As Max questioned Ari about the federal agent, Ukiah finally found the trace he had been searching for: the rich earth of the hillside stamped into the shape of a small shoe print. All but crawling, he followed the track down the street another hundred feet before it vanished. He crouched in the drumming rain, patiently sweeping the cement with his fingertips. The chill of the night vanished for him, as did the beat of the rain. The distant hiss of tires on wet pavement silenced. Even the light went as he focused in tight on the rough cement. He became aware of the sand versus gravel content. The faint feel of bird tracks left from a sparrow crossing the newly poured cement sometime in the far past.

Nothing of the boy.

He flicked through his other senses. Unless he found something here, the trail was gone. He could begin a spiral search pattern, hoping to stumble across a new start, but in the rain, every minute made the chance less likely.

Fine-tuned, he realized he was drawing in air ever so faintly tainted by blood. He stilled completely, aimed at the scent. It pressed against his skin, invaded his nose. Locked onto the smell, he sniffed, nostrils flaring, casting about doglike. Slowly, he worked his way to a corrugated pipe set into the ground where a side alley joined the main road. Water ran in a tiny stream down the street and into the mouth of the pipe. No water, he noticed, poured out of the pipe on the other side of the alley.

“Kyle? Kyle?” he called into the pipe. His voice echoed back at him.

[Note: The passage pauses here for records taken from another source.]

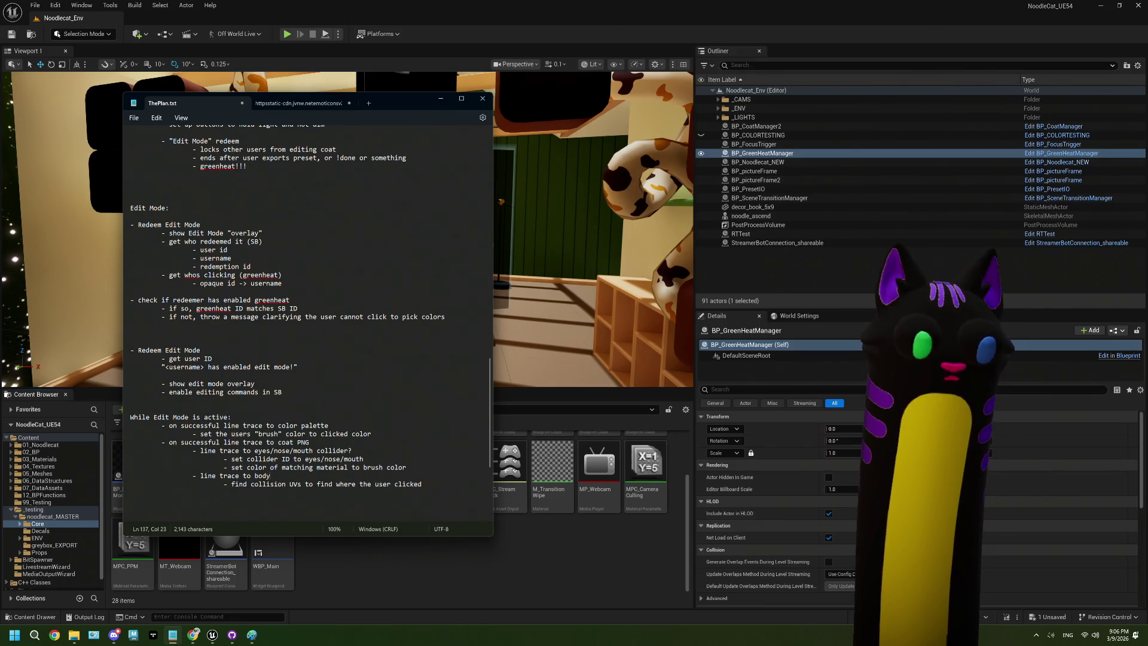
pyautogui.write(' PNG')
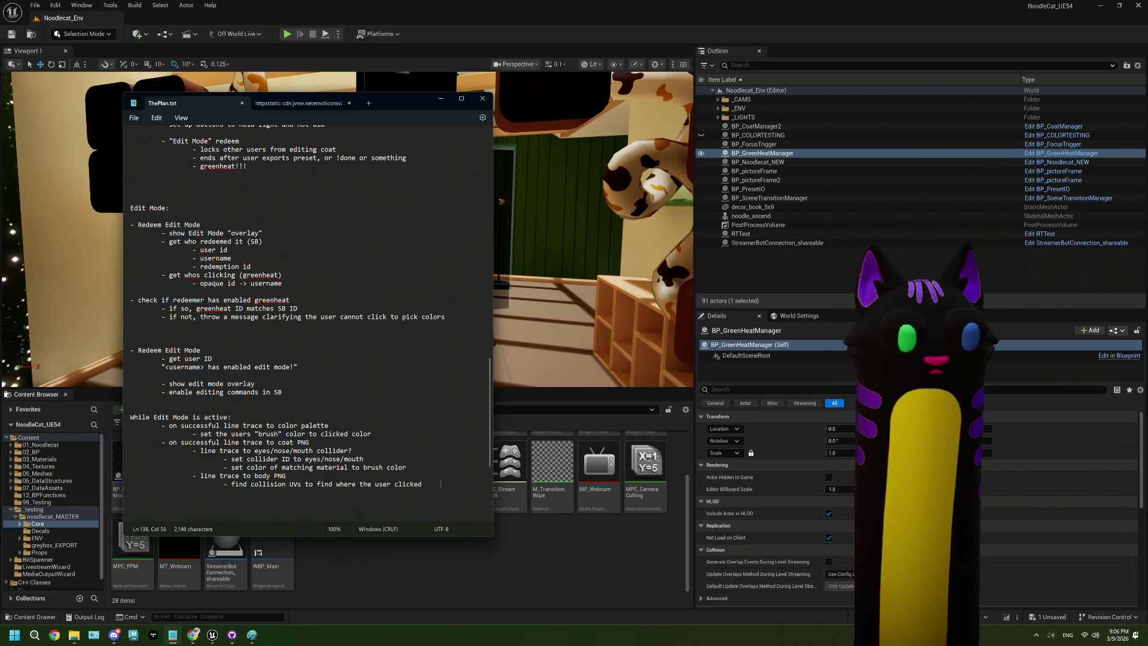
pyautogui.press('Return')
pyautogui.press('Tab')
pyautogui.press('Tab')
pyautogui.press('Tab')
pyautogui.write('- ')
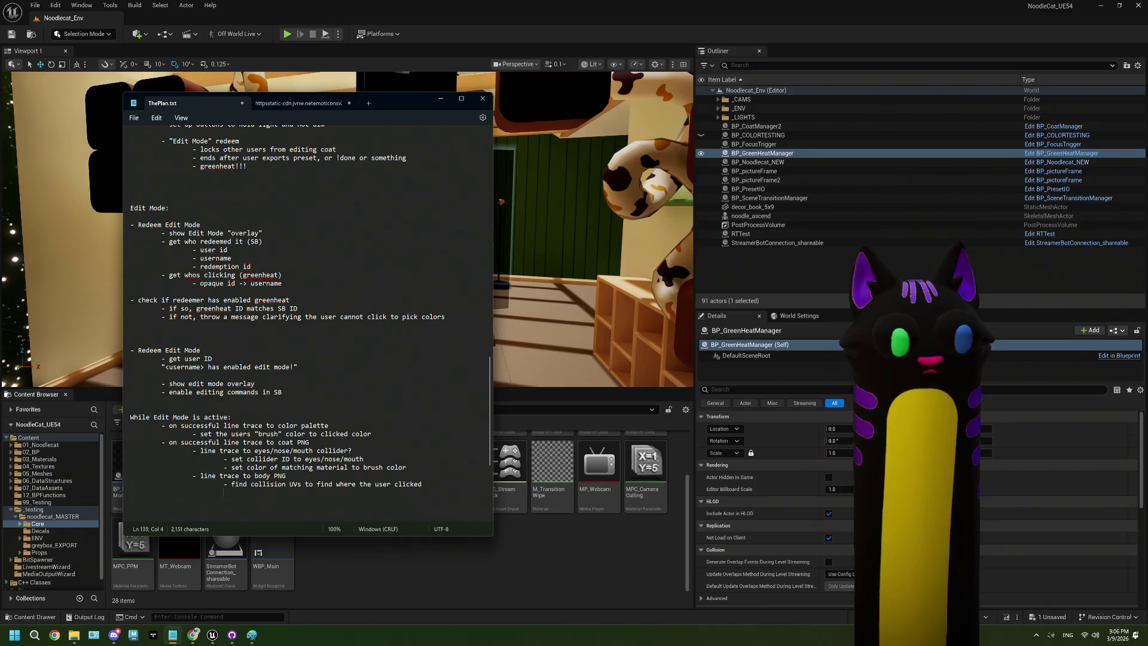
pyautogui.write('check ')
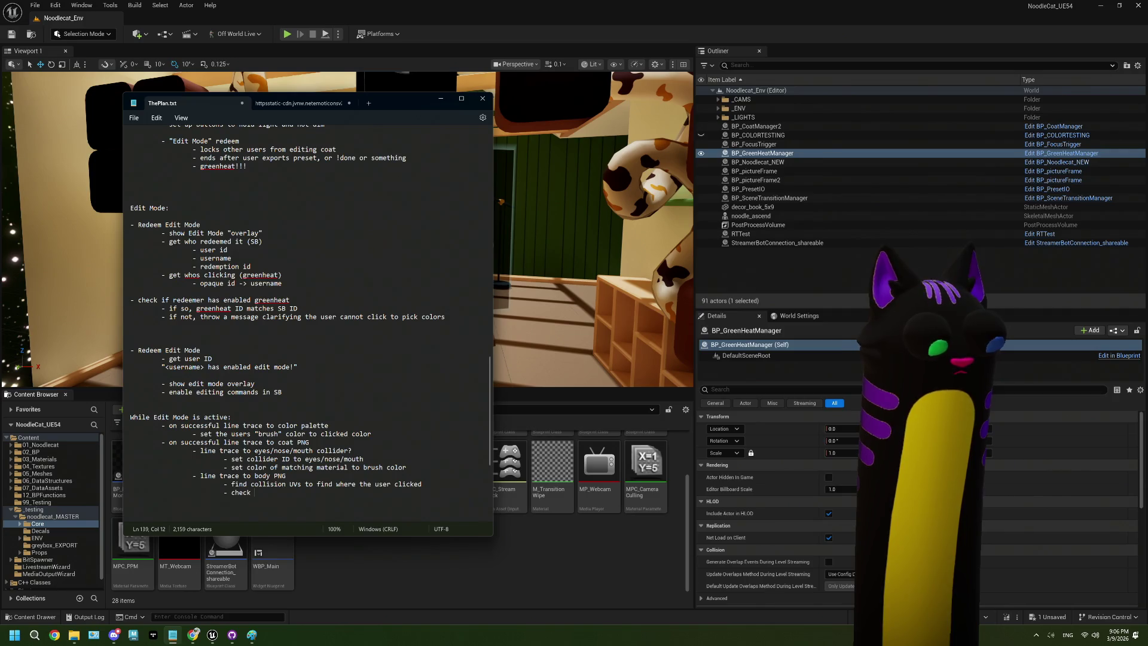
pyautogui.write('R G or ')
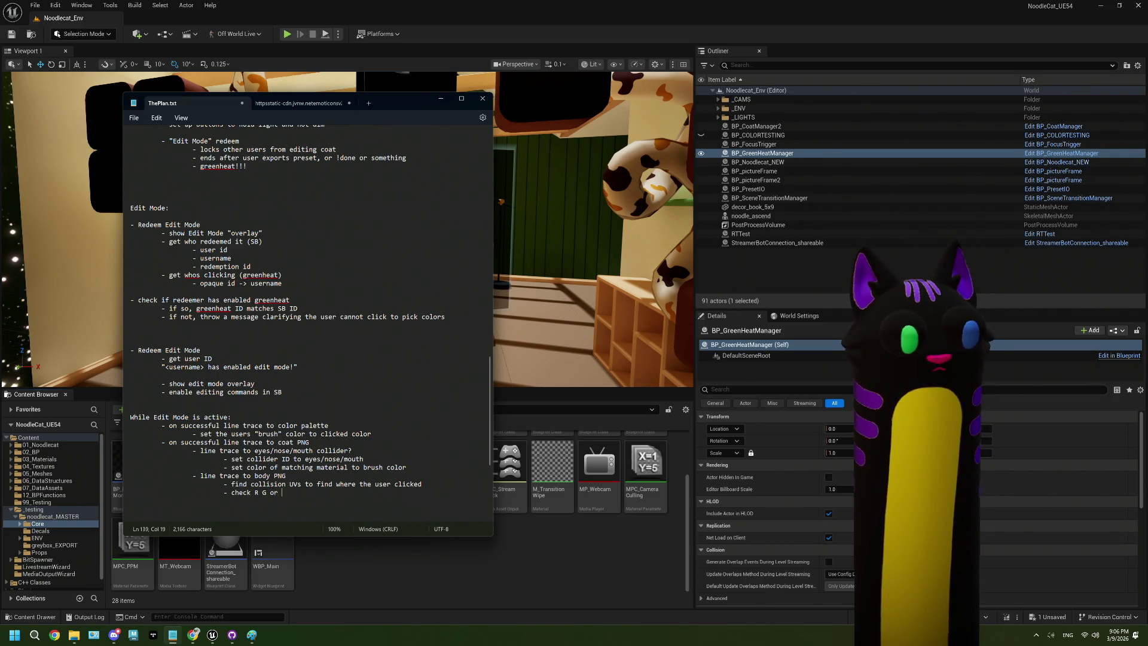
pyautogui.write('B')
pyautogui.press('Return')
pyautogui.press('Tab')
pyautogui.press('Tab')
pyautogui.press('Tab')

Under the sound of rain and rushing water and his own heartbeat, he thought he could hear the faint ragged breathing of something small.

“You found him?” Max came to crouch beside him. Ari trailed behind.

“I think he's in this pipe.” Ukiah considered crawling into the drain. No, only a small child would fit. He examined the narrow darkness with his flashlight. “It's T-shape with a drain in the center. If he's in there, he's down the center pipe somehow. There's so much white noise with the rain that I can't be sure. I'm smelling blood.”

He sniffed again, drawing in the coppery smell. Blood, but not enough information to tell the source.

Ari shifted restlessly behind them. “It could be a wounded raccoon or possum.”

“You said he got into weird places,” Ukiah countered.

Ari eyed the pipe as if it would bite him. “Yeah, but, shit, that's a creepy little hole in the ground.”

Max stood and swept his flashlight back up the hill to the boy's yard. “His brother told me that they had been playing with a ball, throwing it back and forth. If the ball landed on this street, it would have funneled down into this pipe.”